The International Federation of Accountants’ (IFAC) member body compliance program has reached a major milestone in its mission to encourage accountancy organizations worldwide to work together with their members, regulators, standard setters and other key stakeholders to strengthen the profession. The compliance program comprises a three-part process that includes a member organization’s assessment of its country’s regulatory and standard-setting framework; a self-assessment of the extent to which a member body has committed to international convergence of standards and promoted the implementation of strong quality assurance and enforcement regimes as specified in IFAC membership requirements; and the development of action plans to further the convergence process and meet other IFAC membership requirements.

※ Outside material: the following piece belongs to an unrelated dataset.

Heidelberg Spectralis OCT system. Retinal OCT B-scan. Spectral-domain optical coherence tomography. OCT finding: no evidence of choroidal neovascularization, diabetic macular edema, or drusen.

The compliance program is in this third phase, and in July the action plans of IFAC members from six countries were publicly released on the IFAC Web site. The six members are Federación Argentina de Consejos Profesionales de Ciencias Económicas; Botswana Institute of Accountants; Chinese Institute of Certified Public Accountants; Chamber of Auditors of the Czech Republic; Institute of Certified Public Accountants of Kenya; and Corpul Expertilor Contabili si Contabililor Autorizati din Romania.

To view the action plans of IFAC member bodies as well as the responses to parts 1 and 2 of the compliance program, go to www.ifac.org/ComplianceAssessment/published.php.